The New Convertible Note includes a covenant that restrict the Company and AEON Sub’s ability to issue debt securities senior or pari passu to such New Convertible Note without Daewoong’s prior written consent. The New Convertible Note also include a covenant that restricts the Company and AEON Sub’s ability to issue debt securities junior to such New Convertible Note except as expressly permitted under a security agreement to be entered into between the Company, AEON Sub and Daewoong in connection with closing of the Exchange.

In connection with issuing the New Convertible Note, the Company and AEON Sub granted a first-priority security interest on substantially all of their respective assets, other than certain permitted liens described in the New Convertible Note. Upon the occurrence and continuation of an event of default, Daewoong will be entitled to, among other things, foreclose on the assets that are the subject of the security interest.

The Pre-Funded Warrants and common stock Warrants

Under the Exchange Agreement and the New Convertible Note, pre-funded warrants may be issued in lieu of shares of common stock and each pre-funded warrant is exercisable for one share of common stock at an exercise price of $0.0001 per share. The pre-funded warrants are immediately exercisable after issuance and may be exercised at any time until all of the pre-funded warrants are exercised in full.

The Daewoong Warrants are substantially identical to the PIPE Warrants, which are exercisable at an exercise price of $1.09392 per share and may only be exercised for cash. The Daewoong Warrants are immediately exercisable after issuance and may be exercisable at any time until the five-year anniversary of issuance.

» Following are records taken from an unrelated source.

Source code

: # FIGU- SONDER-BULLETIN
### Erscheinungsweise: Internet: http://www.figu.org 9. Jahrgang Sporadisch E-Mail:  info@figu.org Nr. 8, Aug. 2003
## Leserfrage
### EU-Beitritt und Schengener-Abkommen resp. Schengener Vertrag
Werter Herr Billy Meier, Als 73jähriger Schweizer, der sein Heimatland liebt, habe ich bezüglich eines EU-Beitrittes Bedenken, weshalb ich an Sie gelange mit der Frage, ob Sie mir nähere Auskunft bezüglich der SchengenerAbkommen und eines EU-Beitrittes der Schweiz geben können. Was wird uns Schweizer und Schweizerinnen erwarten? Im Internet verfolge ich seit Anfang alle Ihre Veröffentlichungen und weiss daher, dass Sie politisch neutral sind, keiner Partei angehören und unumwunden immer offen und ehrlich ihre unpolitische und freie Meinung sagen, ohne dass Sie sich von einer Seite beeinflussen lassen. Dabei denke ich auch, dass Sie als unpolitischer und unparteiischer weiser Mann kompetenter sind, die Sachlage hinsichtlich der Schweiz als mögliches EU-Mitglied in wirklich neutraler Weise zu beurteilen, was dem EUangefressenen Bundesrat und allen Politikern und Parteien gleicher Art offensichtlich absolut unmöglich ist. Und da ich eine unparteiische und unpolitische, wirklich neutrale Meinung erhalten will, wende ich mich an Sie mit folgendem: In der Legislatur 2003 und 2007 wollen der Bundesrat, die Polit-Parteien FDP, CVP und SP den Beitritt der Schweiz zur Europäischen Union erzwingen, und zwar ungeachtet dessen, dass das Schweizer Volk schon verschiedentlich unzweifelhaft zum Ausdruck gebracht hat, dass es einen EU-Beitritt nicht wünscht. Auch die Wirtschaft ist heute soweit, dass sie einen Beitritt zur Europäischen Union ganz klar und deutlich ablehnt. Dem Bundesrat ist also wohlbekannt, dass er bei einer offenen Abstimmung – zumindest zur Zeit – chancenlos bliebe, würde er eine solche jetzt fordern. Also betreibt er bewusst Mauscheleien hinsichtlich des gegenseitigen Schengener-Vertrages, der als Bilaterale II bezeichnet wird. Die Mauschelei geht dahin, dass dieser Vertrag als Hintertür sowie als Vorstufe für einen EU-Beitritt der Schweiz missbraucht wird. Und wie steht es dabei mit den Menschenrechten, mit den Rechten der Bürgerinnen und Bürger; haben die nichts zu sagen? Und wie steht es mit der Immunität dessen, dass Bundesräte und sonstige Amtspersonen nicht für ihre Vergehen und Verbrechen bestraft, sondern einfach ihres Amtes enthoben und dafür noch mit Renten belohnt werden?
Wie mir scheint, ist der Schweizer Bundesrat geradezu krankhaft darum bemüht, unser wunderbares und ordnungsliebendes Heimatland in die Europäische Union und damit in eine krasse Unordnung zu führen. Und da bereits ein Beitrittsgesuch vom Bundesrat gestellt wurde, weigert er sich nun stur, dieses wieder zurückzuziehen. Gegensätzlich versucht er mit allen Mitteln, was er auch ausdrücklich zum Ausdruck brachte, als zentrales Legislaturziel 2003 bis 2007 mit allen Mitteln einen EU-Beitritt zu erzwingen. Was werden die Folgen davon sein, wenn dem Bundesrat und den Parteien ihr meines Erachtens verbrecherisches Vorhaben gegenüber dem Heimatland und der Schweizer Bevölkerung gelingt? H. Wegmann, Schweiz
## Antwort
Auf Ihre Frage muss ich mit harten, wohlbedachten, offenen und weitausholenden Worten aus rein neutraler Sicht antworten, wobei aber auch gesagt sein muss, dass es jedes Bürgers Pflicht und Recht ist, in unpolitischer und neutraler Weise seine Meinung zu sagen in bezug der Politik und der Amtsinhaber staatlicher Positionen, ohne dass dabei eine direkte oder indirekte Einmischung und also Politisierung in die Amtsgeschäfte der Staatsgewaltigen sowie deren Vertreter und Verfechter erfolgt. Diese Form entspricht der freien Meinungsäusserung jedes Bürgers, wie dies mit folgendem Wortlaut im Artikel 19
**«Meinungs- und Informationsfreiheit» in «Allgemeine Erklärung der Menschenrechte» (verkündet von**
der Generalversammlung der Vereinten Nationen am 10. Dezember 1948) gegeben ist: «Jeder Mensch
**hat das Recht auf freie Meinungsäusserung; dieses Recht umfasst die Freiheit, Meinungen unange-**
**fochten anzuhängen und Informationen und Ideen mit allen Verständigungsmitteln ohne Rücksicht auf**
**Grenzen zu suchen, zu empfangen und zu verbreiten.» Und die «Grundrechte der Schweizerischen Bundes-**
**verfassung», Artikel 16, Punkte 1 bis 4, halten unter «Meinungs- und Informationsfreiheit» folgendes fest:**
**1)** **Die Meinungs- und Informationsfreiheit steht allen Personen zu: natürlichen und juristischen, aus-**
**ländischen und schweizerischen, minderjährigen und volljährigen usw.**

The exercise prices and the number of shares issuable upon exercise of the pre-funded warrants and the common stock warrant are subject to customary adjustments in the case of stock dividends, stock splits, pro rata distributions, and similar events in respect of the common stock. In addition, the number of shares of the common stock underlying, and the exercise price of, the Daewoong Warrants will be subject to full ratchet antidilution protection and standard adjustments in the event of a share split, reverse share split, share dividend, share combination recapitalization or other similar transaction involving the common stock.